Le Quotidien du Pharmacien.- La dispensation adaptée, telle qu’elle est présentée dans l’avenant 20, constitue-t-elle une avancée dans la pratique officinale ?
Jean-Michel Mrozovski.- Ici, on veut, sans limiter la prééminence de l’ordonnance, agir sur un nombre de boîtes délivrées potentiellement inutiles, parce qu’a priori non utilisées. Dans l’absolu, on ne peut qu’être d’accord, dans la pratique, il en va autrement. Pour ce qui me concerne, une pratique officinale d’avenir doit conjuguer l’adhésion et la gestion des effets indésirables avec l'écoute du ressenti du patient.
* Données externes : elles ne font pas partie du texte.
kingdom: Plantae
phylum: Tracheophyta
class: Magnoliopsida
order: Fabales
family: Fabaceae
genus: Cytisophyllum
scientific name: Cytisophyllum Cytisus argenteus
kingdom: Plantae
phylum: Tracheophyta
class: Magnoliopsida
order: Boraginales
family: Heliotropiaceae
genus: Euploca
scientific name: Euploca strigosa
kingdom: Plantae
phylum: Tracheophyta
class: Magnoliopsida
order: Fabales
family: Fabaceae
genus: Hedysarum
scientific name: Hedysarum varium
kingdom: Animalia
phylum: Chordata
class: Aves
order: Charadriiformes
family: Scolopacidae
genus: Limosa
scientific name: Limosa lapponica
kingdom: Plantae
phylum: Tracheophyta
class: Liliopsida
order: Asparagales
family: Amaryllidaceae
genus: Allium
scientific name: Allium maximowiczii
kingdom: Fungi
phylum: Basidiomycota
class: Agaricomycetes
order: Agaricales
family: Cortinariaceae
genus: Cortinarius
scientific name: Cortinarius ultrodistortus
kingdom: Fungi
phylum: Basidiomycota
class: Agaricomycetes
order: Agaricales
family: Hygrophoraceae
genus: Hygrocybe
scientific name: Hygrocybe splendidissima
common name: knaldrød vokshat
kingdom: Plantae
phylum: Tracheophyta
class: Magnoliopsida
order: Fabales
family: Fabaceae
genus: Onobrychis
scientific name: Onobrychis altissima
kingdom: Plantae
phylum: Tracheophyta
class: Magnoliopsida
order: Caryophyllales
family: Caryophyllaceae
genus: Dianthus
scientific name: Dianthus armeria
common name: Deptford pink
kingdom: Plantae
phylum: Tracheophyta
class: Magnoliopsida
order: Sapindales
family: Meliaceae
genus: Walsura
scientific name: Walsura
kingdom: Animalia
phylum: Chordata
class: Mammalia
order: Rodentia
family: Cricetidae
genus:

Le texte de l’avenant 20 fonde une partie de sa légitimité sur la lutte contre l’iatrogénie et l’amélioration de l’observance. À ma connaissance, aucune étude ne lie le risque iatrogène avec le nombre de boîtes délivrées pour une seule molécule. L’observance, dans ce texte, reflète une obligation faite au patient, et non pas la recherche nécessaire de son adhésion.
Dans ces conditions, peut-on considérer la dispensation adaptée comme un acte pharmaceutique ?
L’acte est formellement pharmaceutique. Il sera potentiellement utile s’il amène les différents interlocuteurs à prendre conscience que le médicament n’est pas un produit de consommation. Je considère que tout acte pharmaceutique doit bénéficier au patient. L’opinion pharmaceutique est par exemple utile à la lutte contre le risque iatrogène d’une prescription. Au Québec, le pharmacien est rémunéré lorsqu’il émet une opinion pharmaceutique et ne délivre pas. Dans le cas qui nous occupe, les rédacteurs de l’avenant définissent la dispensation adaptée comme une intervention pharmaceutique. Il est indiscutable que celle-ci à un intérêt économique pour l’assurance-maladie et potentiellement, à plus long terme, pour le pharmacien. Mais qu’en est-il pour le patient ?
Le pharmacien a-t-il par conséquent intérêt à pratiquer la dispensation adaptée ?
Pour ma part, j’ai du mal à concrétiser la mise en pratique de cette mesure. J’imagine les objections des patients qu’il faudra surmonter, et les représentations de rationnement qu’ils pourront en avoir. Selon l’avenant, le pharmacien ne pourra pas jouer sur la durée du traitement, ni sur la posologie puisqu’il est dans l’obligation de respecter l’ordonnance. Dans ce contexte, il me semble également difficile de statuer a priori sur les besoins en antalgique ou en anti-inflammatoire d’un patient.
En revanche, mes confrères peuvent s’attacher à faciliter une gestion adéquate par le patient de ses médicaments habituels. Économiquement, l’intérêt de l’assurance-maladie est tangible et indubitable. Celui du pharmacien tient un peu plus du pari. Toutefois, la dispensation adaptée peut être rémunératrice si toutes les conditions sont réunies. Cependant, cette mesure souffre d’un défaut de construction pour le pharmacien. La pharmacie doit accepter des pertes de marge et d’honoraires qui lui seront certes remboursées avec un bonus, mais avec un retard de plus d’un an pour les premiers mois. En revanche, cette dispensation adaptée est peut-être l’occasion de réfléchir avec nos patients sur une utilisation rationnelle des médicaments.